| GIVEN INFORMATION |
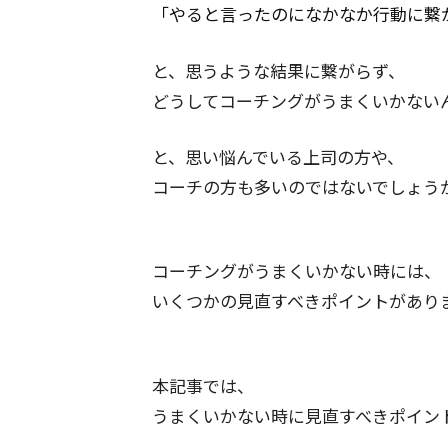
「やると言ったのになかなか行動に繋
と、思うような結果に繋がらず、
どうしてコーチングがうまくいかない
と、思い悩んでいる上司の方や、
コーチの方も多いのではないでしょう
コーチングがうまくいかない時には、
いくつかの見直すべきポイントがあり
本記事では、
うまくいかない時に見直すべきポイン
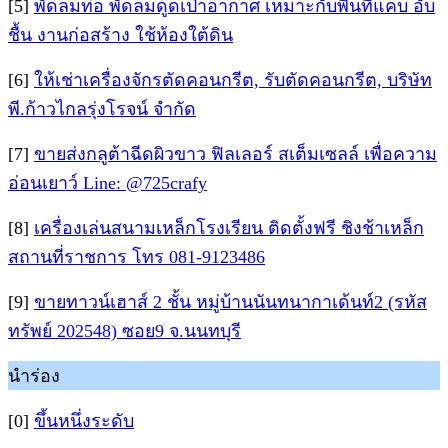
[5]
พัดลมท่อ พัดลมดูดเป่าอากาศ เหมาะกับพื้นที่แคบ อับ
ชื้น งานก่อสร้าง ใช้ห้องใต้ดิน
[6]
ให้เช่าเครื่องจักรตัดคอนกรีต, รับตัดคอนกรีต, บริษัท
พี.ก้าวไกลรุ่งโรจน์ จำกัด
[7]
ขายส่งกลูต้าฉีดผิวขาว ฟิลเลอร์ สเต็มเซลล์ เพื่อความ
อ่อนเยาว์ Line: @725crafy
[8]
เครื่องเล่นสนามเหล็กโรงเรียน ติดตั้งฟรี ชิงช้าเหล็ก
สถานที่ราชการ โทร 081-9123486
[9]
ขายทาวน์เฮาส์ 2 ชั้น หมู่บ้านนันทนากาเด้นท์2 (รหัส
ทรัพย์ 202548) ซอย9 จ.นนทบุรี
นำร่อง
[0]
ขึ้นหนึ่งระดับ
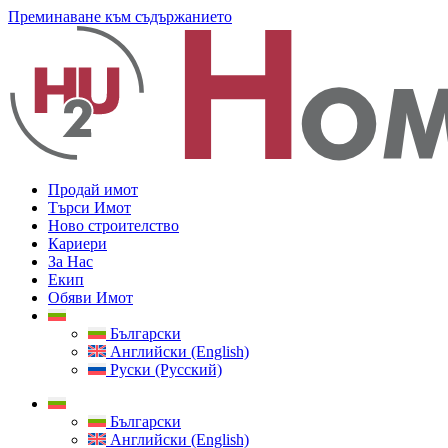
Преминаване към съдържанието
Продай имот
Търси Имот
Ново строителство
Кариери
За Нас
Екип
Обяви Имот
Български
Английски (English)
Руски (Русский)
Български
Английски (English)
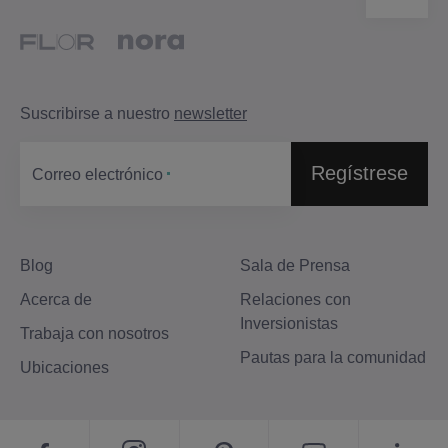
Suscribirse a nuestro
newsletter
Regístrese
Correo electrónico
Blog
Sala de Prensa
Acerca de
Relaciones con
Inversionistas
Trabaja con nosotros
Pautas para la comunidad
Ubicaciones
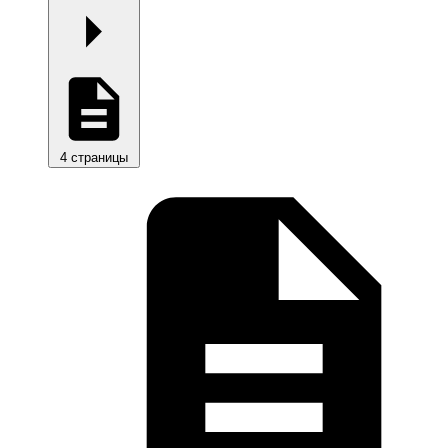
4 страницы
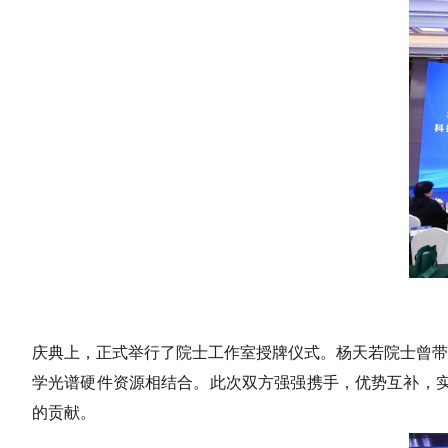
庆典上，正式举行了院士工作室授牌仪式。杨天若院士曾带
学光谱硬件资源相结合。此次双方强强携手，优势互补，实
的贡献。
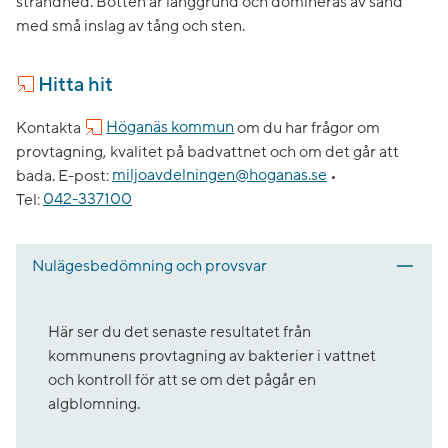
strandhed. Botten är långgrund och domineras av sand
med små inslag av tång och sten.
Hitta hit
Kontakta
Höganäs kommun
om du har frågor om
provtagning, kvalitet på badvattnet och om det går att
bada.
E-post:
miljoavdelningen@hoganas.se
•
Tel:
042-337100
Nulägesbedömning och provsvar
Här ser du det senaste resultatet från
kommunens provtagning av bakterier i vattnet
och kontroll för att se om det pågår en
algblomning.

---

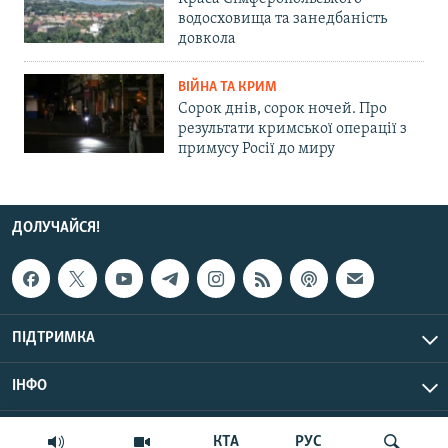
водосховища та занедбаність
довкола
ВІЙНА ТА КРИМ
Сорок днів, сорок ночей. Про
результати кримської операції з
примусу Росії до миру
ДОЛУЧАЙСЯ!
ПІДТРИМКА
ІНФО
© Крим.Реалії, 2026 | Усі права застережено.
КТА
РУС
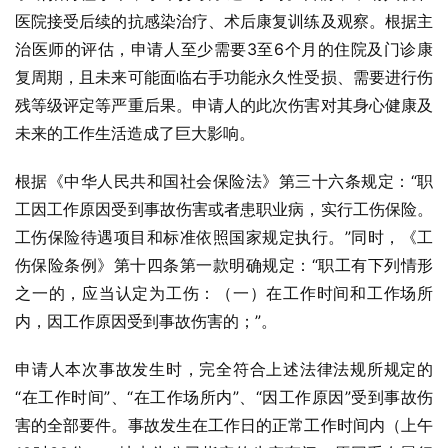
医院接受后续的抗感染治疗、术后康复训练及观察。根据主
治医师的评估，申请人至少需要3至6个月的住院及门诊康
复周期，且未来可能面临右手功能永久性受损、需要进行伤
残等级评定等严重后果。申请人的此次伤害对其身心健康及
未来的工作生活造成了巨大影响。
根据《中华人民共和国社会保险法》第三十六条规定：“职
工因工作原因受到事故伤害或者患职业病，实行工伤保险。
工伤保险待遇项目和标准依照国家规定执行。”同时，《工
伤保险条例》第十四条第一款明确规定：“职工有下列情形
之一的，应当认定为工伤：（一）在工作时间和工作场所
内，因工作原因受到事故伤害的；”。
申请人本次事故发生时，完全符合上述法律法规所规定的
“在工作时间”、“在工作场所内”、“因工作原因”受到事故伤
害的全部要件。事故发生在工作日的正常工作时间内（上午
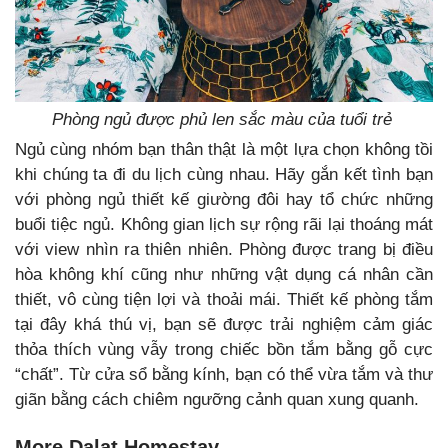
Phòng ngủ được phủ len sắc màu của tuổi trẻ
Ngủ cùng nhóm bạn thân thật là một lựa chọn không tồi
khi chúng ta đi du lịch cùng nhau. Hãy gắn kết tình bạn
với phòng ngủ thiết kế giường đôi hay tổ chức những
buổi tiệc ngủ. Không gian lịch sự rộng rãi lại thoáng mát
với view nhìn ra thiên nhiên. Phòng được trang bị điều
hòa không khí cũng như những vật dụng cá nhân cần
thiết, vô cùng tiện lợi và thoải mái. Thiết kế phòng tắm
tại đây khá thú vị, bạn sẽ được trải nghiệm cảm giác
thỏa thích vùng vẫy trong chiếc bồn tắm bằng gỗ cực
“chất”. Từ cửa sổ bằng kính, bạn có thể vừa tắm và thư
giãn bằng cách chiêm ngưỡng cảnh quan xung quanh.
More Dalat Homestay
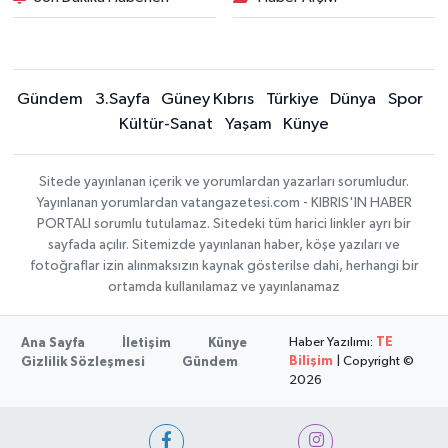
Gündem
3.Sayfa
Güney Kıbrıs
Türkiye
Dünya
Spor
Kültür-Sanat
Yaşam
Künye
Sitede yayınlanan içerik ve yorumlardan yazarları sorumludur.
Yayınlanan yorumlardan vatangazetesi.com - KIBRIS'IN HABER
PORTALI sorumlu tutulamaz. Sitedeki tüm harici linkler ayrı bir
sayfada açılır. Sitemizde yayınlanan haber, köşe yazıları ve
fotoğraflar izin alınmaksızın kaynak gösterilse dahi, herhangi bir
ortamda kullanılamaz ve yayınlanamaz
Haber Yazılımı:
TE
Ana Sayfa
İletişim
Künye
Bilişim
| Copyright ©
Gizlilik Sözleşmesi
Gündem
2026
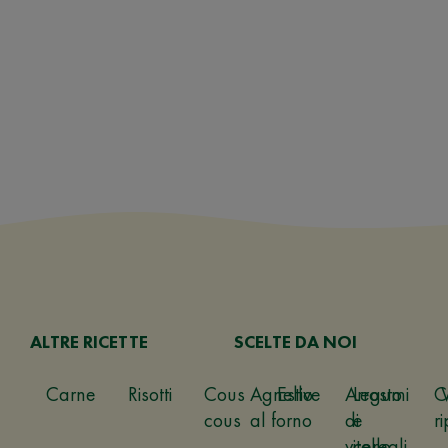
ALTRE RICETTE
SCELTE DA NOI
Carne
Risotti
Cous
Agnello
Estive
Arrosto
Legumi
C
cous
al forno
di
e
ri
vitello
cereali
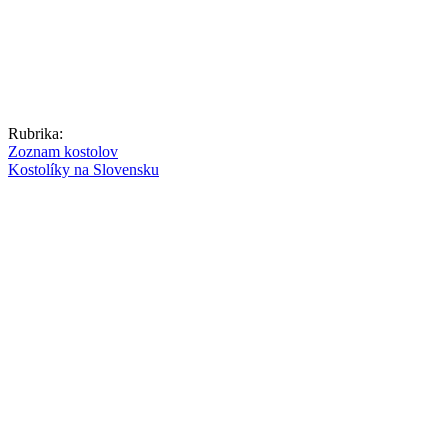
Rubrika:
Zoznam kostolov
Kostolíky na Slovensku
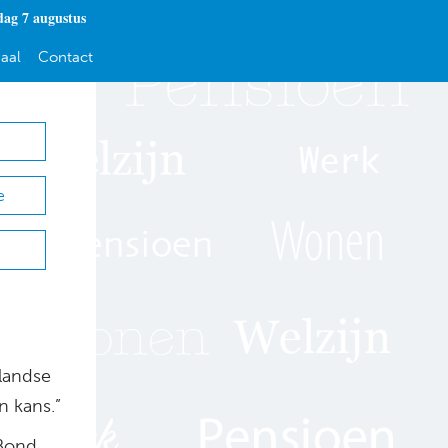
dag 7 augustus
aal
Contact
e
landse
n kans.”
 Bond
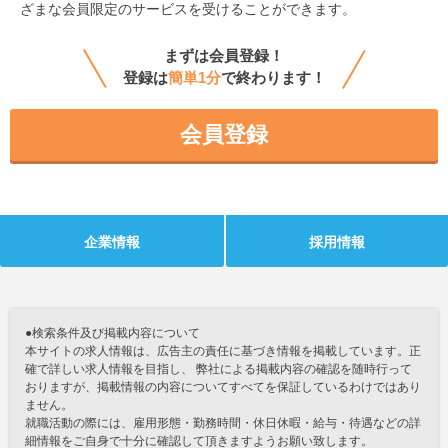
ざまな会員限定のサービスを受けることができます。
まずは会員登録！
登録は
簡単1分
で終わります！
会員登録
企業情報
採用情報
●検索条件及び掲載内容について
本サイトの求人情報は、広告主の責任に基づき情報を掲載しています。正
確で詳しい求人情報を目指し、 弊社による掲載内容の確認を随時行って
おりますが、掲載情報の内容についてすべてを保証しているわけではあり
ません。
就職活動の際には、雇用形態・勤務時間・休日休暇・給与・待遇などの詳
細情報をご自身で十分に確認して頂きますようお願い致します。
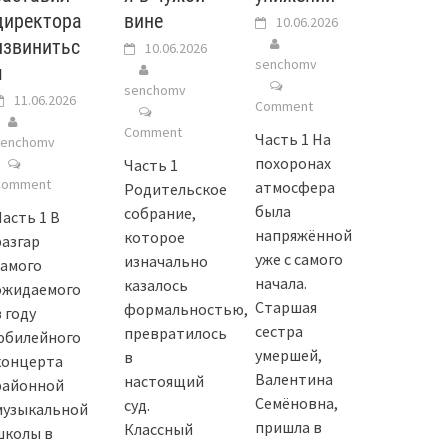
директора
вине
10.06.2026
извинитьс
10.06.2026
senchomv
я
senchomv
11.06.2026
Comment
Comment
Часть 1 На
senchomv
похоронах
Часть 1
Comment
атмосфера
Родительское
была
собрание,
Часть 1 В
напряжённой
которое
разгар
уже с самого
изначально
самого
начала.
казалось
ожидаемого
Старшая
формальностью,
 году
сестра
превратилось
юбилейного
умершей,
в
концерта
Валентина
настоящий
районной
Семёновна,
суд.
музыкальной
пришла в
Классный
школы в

| DIRECTIONS |
In the listing above, find the line containing "害的全部要件。事故发生在工作日的正常工作时间内（上午" and the line containing "với view nhìn", then return both of them and every line between, exactly, without pictures.

| SOLUTION |
害的全部要件。事故发生在工作日的正常工作时间内（上午
Phòng ngủ được phủ len sắc màu của tuổi trẻ
Ngủ cùng nhóm bạn thân thật là một lựa chọn không tồi
khi chúng ta đi du lịch cùng nhau. Hãy gắn kết tình bạn
với phòng ngủ thiết kế giường đôi hay tổ chức những
buổi tiệc ngủ. Không gian lịch sự rộng rãi lại thoáng mát
với view nhìn ra thiên nhiên. Phòng được trang bị điều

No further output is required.